INSTRUCTIONS TO FOLLOW | Report how many of the lines below contain the string "недвижимости". Give only the number.

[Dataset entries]
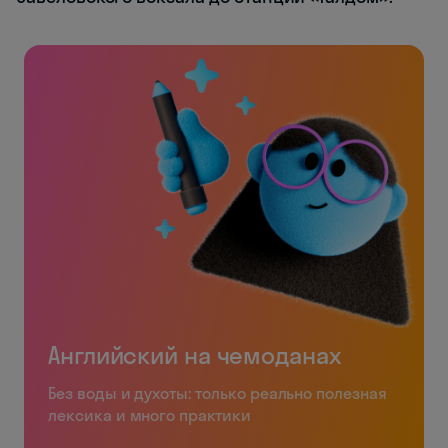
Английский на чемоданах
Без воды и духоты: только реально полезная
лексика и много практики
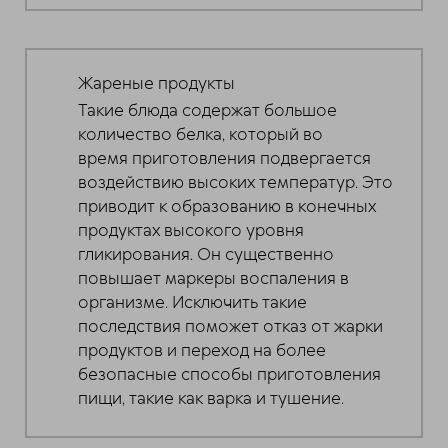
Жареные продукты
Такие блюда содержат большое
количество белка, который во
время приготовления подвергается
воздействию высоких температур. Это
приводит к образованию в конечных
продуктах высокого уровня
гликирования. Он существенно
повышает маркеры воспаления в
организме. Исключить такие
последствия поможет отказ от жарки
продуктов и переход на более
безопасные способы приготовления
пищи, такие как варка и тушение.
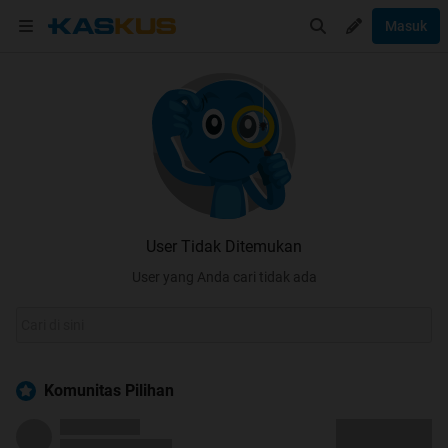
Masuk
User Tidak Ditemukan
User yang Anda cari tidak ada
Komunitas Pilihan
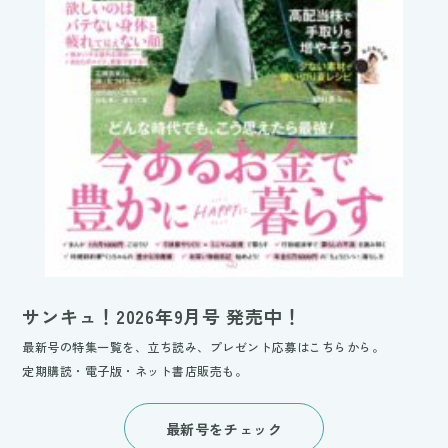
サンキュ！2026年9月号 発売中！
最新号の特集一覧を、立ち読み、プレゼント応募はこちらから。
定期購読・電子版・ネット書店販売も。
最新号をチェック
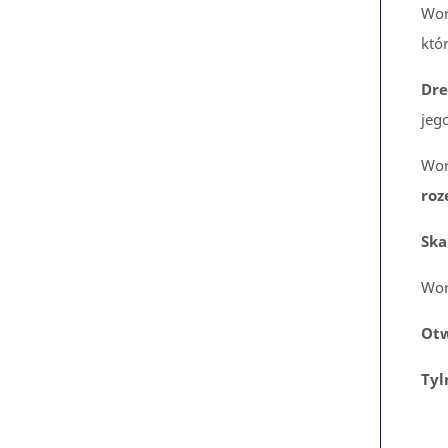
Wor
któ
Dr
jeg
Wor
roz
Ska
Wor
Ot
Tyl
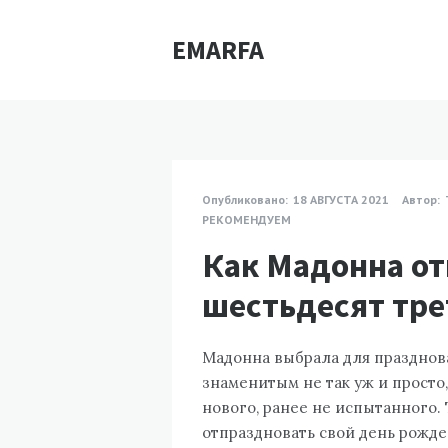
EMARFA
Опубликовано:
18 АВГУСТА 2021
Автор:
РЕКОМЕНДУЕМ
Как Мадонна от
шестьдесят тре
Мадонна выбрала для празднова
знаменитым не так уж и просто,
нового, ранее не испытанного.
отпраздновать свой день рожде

* * *

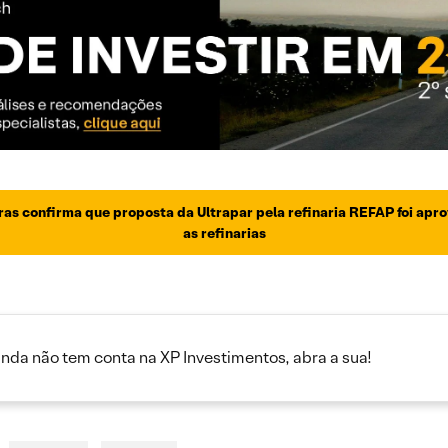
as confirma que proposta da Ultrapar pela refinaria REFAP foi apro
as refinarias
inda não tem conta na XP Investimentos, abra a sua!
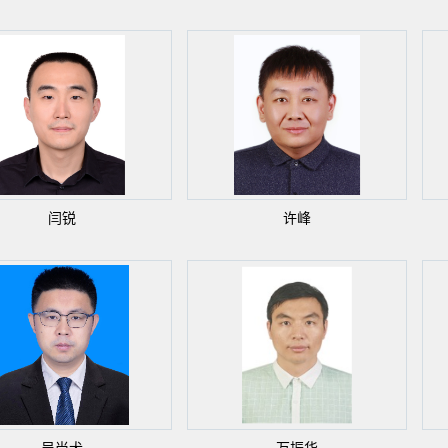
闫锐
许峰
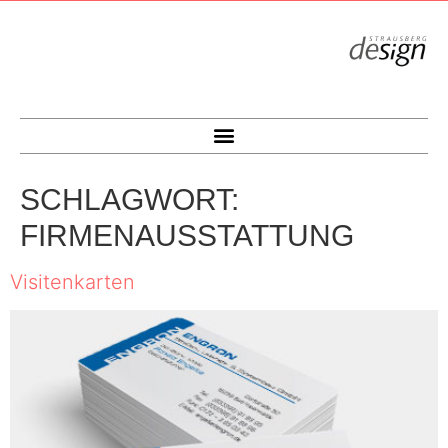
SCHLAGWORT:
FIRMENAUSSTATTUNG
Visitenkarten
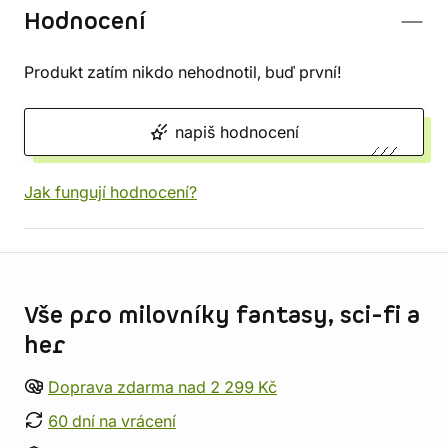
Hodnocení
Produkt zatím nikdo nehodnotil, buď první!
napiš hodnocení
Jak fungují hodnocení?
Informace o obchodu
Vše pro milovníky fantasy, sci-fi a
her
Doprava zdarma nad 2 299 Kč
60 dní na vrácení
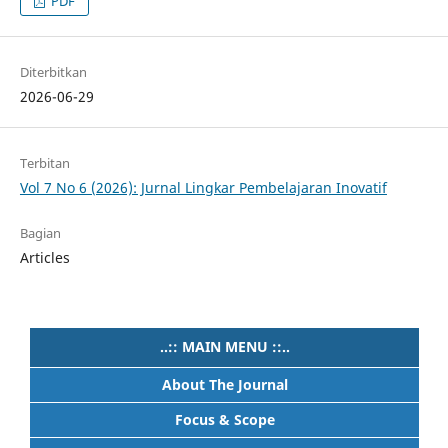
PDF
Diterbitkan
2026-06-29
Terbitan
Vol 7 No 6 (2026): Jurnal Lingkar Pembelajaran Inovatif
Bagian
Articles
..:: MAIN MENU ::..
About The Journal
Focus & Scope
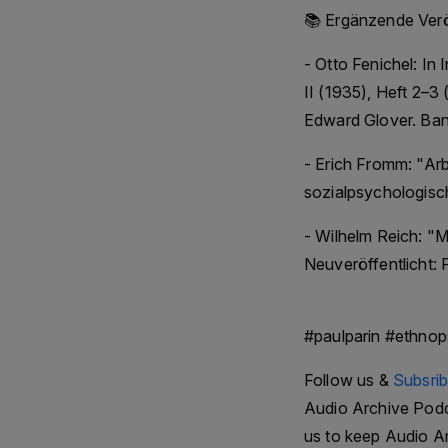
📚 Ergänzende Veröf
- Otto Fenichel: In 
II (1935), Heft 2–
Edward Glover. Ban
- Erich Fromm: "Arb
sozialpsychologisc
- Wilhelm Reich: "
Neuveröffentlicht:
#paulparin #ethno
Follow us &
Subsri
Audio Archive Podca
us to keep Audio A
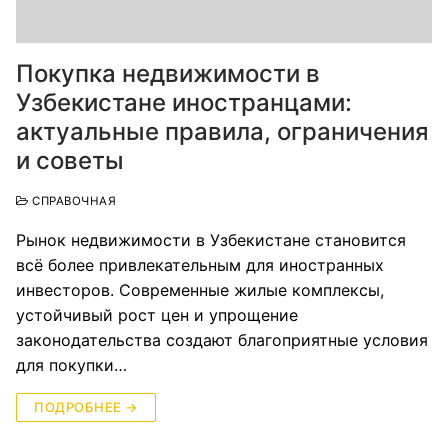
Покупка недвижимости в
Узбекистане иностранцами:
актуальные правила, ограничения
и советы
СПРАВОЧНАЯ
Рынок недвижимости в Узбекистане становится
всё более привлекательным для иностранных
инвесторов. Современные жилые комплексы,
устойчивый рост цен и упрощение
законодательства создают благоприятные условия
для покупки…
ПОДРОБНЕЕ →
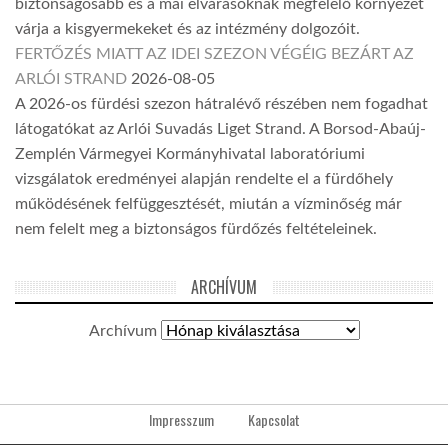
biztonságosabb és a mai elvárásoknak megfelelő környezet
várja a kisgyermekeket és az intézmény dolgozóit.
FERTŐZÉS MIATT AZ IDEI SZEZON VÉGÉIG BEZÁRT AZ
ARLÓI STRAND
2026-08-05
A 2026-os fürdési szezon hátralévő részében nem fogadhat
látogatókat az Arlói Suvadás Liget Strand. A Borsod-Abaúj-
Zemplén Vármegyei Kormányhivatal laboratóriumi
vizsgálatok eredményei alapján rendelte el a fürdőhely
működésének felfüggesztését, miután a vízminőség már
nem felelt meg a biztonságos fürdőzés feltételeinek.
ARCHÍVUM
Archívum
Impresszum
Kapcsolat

WORKED SOLUTION | 2